Figure 3. The Rapid Increase in Sensorin Expression Induced by 5-HT Is Blocked by Postsynaptic BAPTA

(A) Phase contrast micrograph of a sensorimotor coculture. The arrow points to the major neurite of the motor neuron. Scale bar, 30µm. (B) Micrographs of sensorin immunofluorescence in the experimental groups. Each micrograph depicts the region along the main axon of a sensory neuron where contacted the major neurite of the motor neuron. Previous evidence indicates that this region represents the area of maximum synaptic contact between the sensory and motor neurons [40]. In cocultures that did not receive a postsynaptic injection of BAPTA, 5-HT treatment increased sensorin staining compared to untreated Controls. In cocultures treated with 5-HT after a postsynaptic BAPTA injection the immunostaining resembled that in Controls. Scale bar, 10 µM. (C) Intensity of sensorin immunostaining in the four experimental groups. Staining intensity was determined for each coculture by measuring the mean pixel intensity of the fluorescence in four circular regions centered on the main process of the motor neuron. The mean pixel intensity was then corrected for background fluorescence, and the result was normalized to the mean pixel intensity in Control group (Figure S1). A one-way ANOVA indicated that the group differences were highly significant [F_(3,82) = 6.13, p = 0.0008]. A Post-hoc comparison showed that the normalized sensorin staining was greater in 5-HT cocultures (151 ± 15%, n = 20) than in Controls (100 ± 5%, n = 26; p < 0.01). Importantly, the mean normalized sensorin staining in 5-HT-BAPTA cocultures (97 ± 6%, n = 20) was significantly less than that in the 5-HT group (p < 0.01), and not statistically different from that in Control cocultures (p > 0.05). The postsynaptic BAPTA injection alone had little effect on sensorin staining (mean normalized staining in the BAPTA group = 111 ± 8%, n = 20; p > 0.05 for the comparison with the Controls). *, significance of the difference between 5-HT and Control groups; +, significance of the difference 5-HT and 5-HT-BAPTA groups. Error bars represent ± SEM.
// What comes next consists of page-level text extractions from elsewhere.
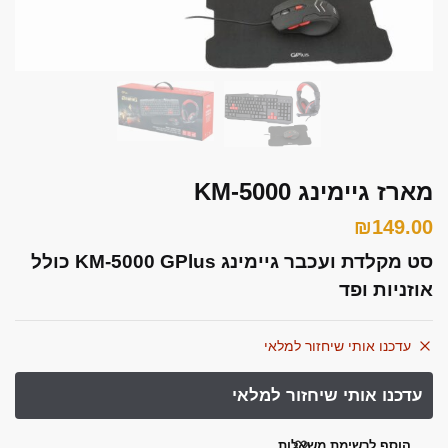
font_download
סמן קישורים
אפס את כל האפשרויות
cached
השאר פידבק
תצהיר נגישות
מארז גיימינג KM-5000
₪
149.00
סט ‏מקלדת ועכבר גיימינג KM-5000 GPlus כולל
אוזניות ופד
עדכנו אותי שיחזור למלאי
הוסף לרשימת משאלות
Figure 4. Cellular Models for Different Temporal Phases of Facilitation in Aplysia

(A) Model for short-term synaptic facilitation. The serotonergic facilitatory interneuron, activated in the intact animal by noxious stimulation, releases 5-HT onto the sensory neuron. After binding to its G protein-coupled receptor, 5-HT causes rapid-onset, short-lasting (5–10 min) facilitation of the synapses via processes that involve presynaptic PKA and PKC [41, 42]. (B) Model for long-term synaptic facilitation. Binding of 5-HT to its receptors on the motor neuron causes a rise of intracellular calcium in motor neuron via activation of IP₃ receptors and RyRs [13]. The rise of intracellular calcium drives local postsynaptic protein synthesis (present results) and enhancement of AMPA receptor function [14, 32]. AMPA receptor function may be enhanced through the synthesis of new AMPA receptors, exocytotic delivery of additional receptors to the postsynaptic membrane, or both [13, 18]. The postsynaptic rise in Ca²⁺ also activates one or more retrograde signals (present results). The retrograde signals, released from motor neuron, cause the rapid secretion and enhanced expression (via PKA and PI3K, respectively) of sensorin (Refs. [, and present results]). After binding to its autoreceptors, sensorin leads to phosphorylation of MAPK and its subsequent translocation into the nucleus of the sensory neuron. Translocated MAPK phosphorylates transcription factors that regulate the gene expression required for LTF [15, 43]. PKA, which is also translocated to nucleus, also plays a critical role in regulating long-term cellular changes accompanying LTF [44, 45]. In addition to changes in presynaptic transcription, LTF is likely to be accompanied by changes in postsynaptic transcription. Furthermore, it is possible that presynaptic effects of 5-HT also contribute to LTF [37]. The dashed lines in [A] and [B] indicate pathways whose involvement in STF/LTF is uncertain at present.